O Terminal e sua responsabilidade pela demurrage quando negar a desova
(O importador pode ajuizar ação contra o Terminal obrigando-o a proceder à desova, ou após o desembaraço, se ressarcir da demurrage paga)
O universo do comércio exterior, marcado pela importação e exportação de mercadorias, é um processo intrincado que compreende uma série de etapas cruciais. Uma dessas etapas, de extrema relevância, é a armazenagem das mercadorias em terminais alfandegados. O contêiner, embora seja um instrumento indispensável para o transporte marítimo, não pode ser confundido com a própria mercadoria que ele carrega. Surge, então, um questionamento fundamental: o importador possui o direito de desovar o contêiner, ou seja, retirar a mercadoria de dentro dele, mesmo quando o terminal alfandegado se opõe a essa ação?
A resposta, embasada na legislação e na jurisprudência consolidada, é afirmativa. O direito à desova do contêiner é uma prerrogativa incontestável do importador, independentemente da recusa do terminal alfandegado em realizar esse procedimento. O Acórdão proferido pelo Tribunal de Justiça de São Paulo, no processo de Apelação Cível nº 1027384-88.2017.8.26.0562, serve como um farol a iluminar essa questão, evidenciando a solidez desse direito.
Ação de obrigação de fazer – Transporte marítimo de carga – Pretendida pela autora a condenação do terminal réu a proceder à desova do contêiner, bem como a arcar com o pagamento das despesas referentes à "demurrage" – Admissibilidade - Contêiner que não constitui "embalagem", nos moldes do que reza o parágrafo único do art. 24 da Lei 9.611/1998 – Terminal alfandegado que não se pode opor à desova do contêiner, a fim de possibilitar ao importador a sua restituição ao transportador marítimo – Eventual ausência de espaço físico para armazenar a carga solta que não pode ser oposta à autora – Questão que está intimamente ligada à atividade empresarial do terminal réu – Importador que não pode ser obrigado a arcar com o peso das "demurrages", a pretexto de uma maior comodidade para o terminal réu - Precedentes jurisprudenciais.
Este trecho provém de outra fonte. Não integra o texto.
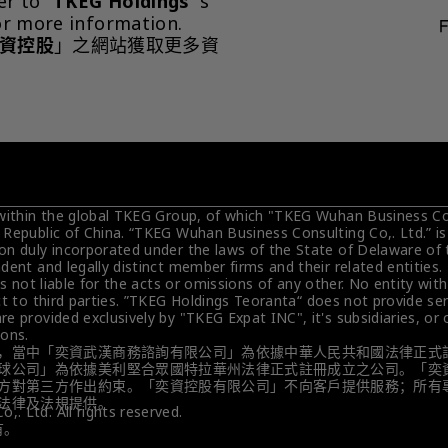
er to "
TKEG Holdings
"'s 
or more information.
資控股
」之網站獲取更多資
 within the global TKEG Group, of which "TKEG Wuhan Business Cons
 Republic of China. “TKEG Wuhan Business Consulting Co,. Ltd.” i
on duly incorporated under the laws of the State of Delaware of 
dent and legally distinct member firms and their related entities
is not liable for the acts or omissions of any other. No entity wit
t to third parties. ”TKEG Holdings Teoranta“ does not provide servi
e provided exclusively by "TKEG Expat INC", it's subsidiaries, or
ions.
，當中「奕資武漢商務諮詢有限公司」為依據中華人民共和國法律正式
球公司」為依據美利堅合眾國特拉華州法律正式註冊成立之公司。「奕
方對第三方作出約束。「奕資控股有限公司」不向客戶提供服務；所有
法律及法規提供。
. Ltd. All rights reserved.
有。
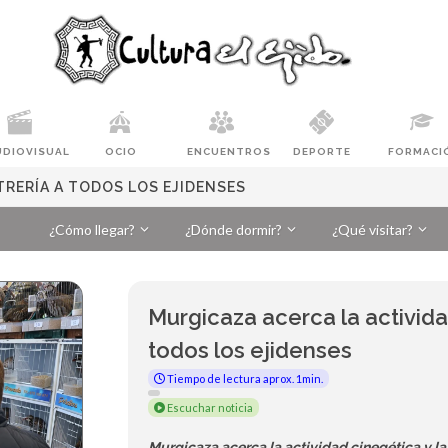
UDIOVISUAL
OCIO
ENCUENTROS
DEPORTE
FORMACI
TRERÍA A TODOS LOS EJIDENSES
¿Cómo llegar?
¿Dónde dormir?
¿Qué visitar?
Murgicaza acerca la actividad
todos los ejidenses
Tiempo de lectura aprox. 1min.
Escuchar noticia
Murgicaza acerca la actividad cinegética y la 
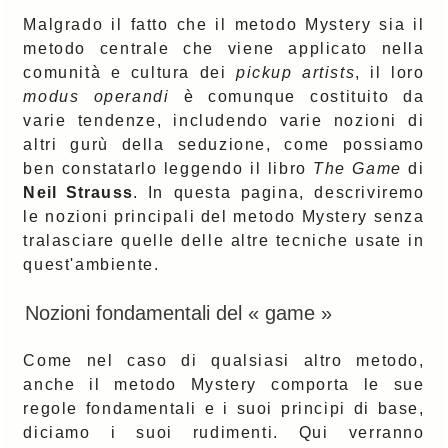
Malgrado il fatto che il metodo Mystery sia il
metodo centrale che viene applicato nella
comunità e cultura dei
pickup artists
, il loro
modus operandi
è comunque costituito da
varie tendenze, includendo varie nozioni di
altri gurù della seduzione, come possiamo
ben constatarlo leggendo il libro
The Game
di
Neil Strauss
. In questa pagina, descriviremo
le nozioni principali del metodo Mystery senza
tralasciare quelle delle altre tecniche usate in
quest'ambiente.
Nozioni fondamentali del « game »
Come nel caso di qualsiasi altro metodo,
anche il metodo Mystery comporta le sue
regole fondamentali e i suoi principi di base,
diciamo i suoi rudimenti. Qui verranno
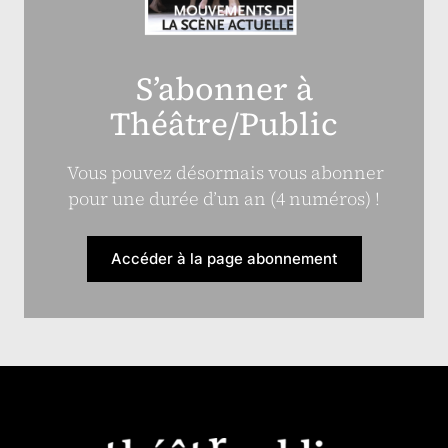
S’abonner à
Théâtre/Public
Vous pouvez désormais vous abonner
pour une durée d’un an (4 numéros) !
Accéder à la page abonnement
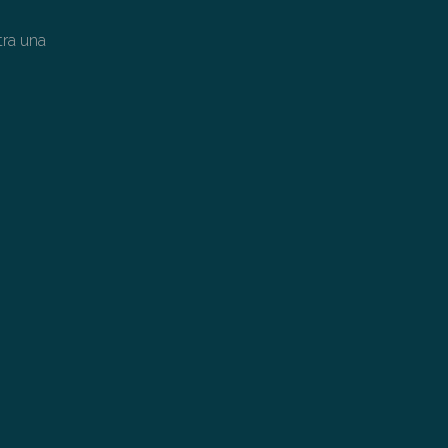
tra una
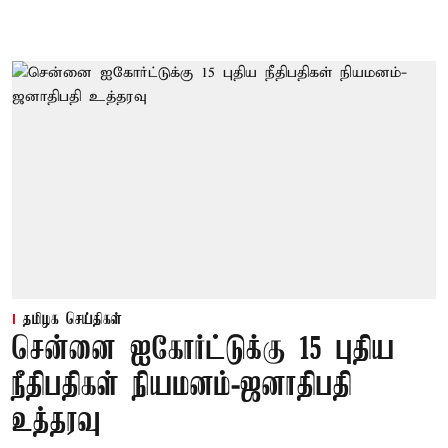
தமிழக செய்திகள்
சென்னை ஐகோர்ட்டுக்கு 15 புதிய
நீதிபதிகள் நியமனம்-ஜனாதிபதி
உத்தரவு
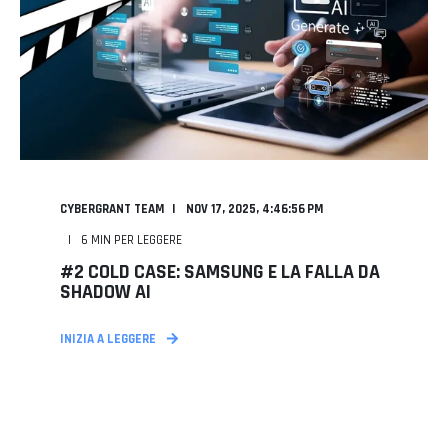
CYBERGRANT TEAM
NOV 17, 2025, 4:46:56 PM
6
MIN PER LEGGERE
#2 COLD CASE: SAMSUNG E LA FALLA DA
SHADOW AI
INIZIA A LEGGERE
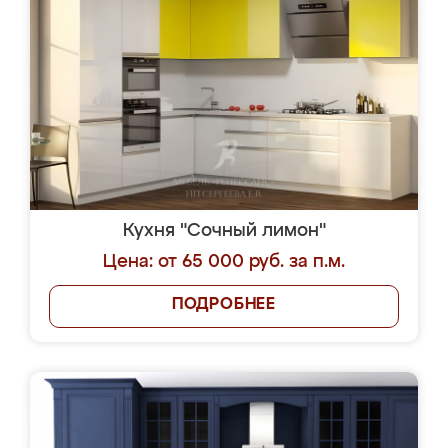
Кухня "Сочный лимон"
Цена: от 65 000 руб. за п.м.
ПОДРОБНЕЕ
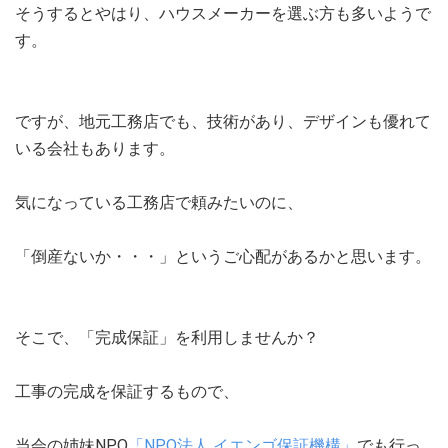
そうするとやはり、ハウスメーカーを選ぶ方も多いようで
す。
ですが、地元工務店でも、技術があり、デザインも優れて
いる会社もあります。
気になっている工務店で頼みたいのに、
「倒産ないか・・・」というご心配があるかと思います。
そこで、「完成保証」を利用しませんか？
工事の完成を保証するもので、
当会の姉妹NPO
「NPO法人 イエンゴ保証機構」
でも行っ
Ação de obrigação de fazer – Transporte marítimo de carga – Terminal réu que, ao ficar inerte depois de notificado extrajudicialmente pela autora, deu causa à cobrança das "demurrages" – Condenação do terminal réu a restituir à autora tais despesas que se mostrou legítima – Apelo do terminal réu desprovido. (TJ-SP - AC: 10273848820178260562 SP 1027384-88.2017.8.26.0562, Relator: José Marcos Marrone, Data de Julgamento: 19/02/2020, 23ª Câmara de Direito Privado, Data de Publicação: 21/02/2020)
O contêiner, apesar de sua importância no transporte, é legalmente classificado como uma unidade de carga, não se confundindo com a embalagem ou acessório da mercadoria propriamente dita. Essa distinção é crucial, pois, uma vez que a carga esteja sob a custódia do terminal alfandegado, este não possui o direito de impedir a sua desova. O importador tem o direito de restituir o contêiner vazio ao transportador marítimo, evitando, assim, o ônus do pagamento de taxas de sobrestadia, conhecidas como "demurrage".
A recusa do terminal em proceder à desova, frequentemente justificada pela alegada falta de espaço físico para acomodar a carga solta, não encontra respaldo legal para impedir o exercício do direito do importador. Afinal, a responsabilidade pela organização e estruturação do terminal recai sobre a empresa operadora, e eventuais dificuldades de ordem logística não podem ser injustamente transferidas ao importador.
O Acórdão do Tribunal de Justiça de São Paulo, mencionado anteriormente, reforça essa perspectiva, sublinhando que o importador não pode ser compelido a arcar com os custos das demurrages em função da comodidade do terminal. A decisão judicial vai além, enfatizando a necessidade de o terminal se preparar adequadamente para atender às demandas inerentes à sua atividade, sem onerar o usuário com responsabilidades que não lhe cabem.
A legislação também respalda o direito à desova. A Lei nº 9.611/1998, em seu artigo 24, parágrafo único, estabelece que o contêiner não se constitui em embalagem, reforçando a sua natureza de unidade de carga e, consequentemente, a possibilidade de desova independente da vontade do terminal.
Em suma, o direito à desova do contêiner é uma garantia legal irrefutável do importador, mesmo diante da resistência do terminal alfandegado. Essa salvaguarda visa proteger o importador de custos adicionais e assegurar a fluidez das operações de comércio exterior, tão vitais para a economia. Caso o terminal persista na recusa, o importador pode acionar o Poder Judiciário para reivindicar seu direito e pleitear o ressarcimento de eventuais danos decorrentes da demora na desova. A jurisprudência, como demonstra o Acórdão citado, tem se mostrado favorável aos importadores, consolidando ainda mais esse direito.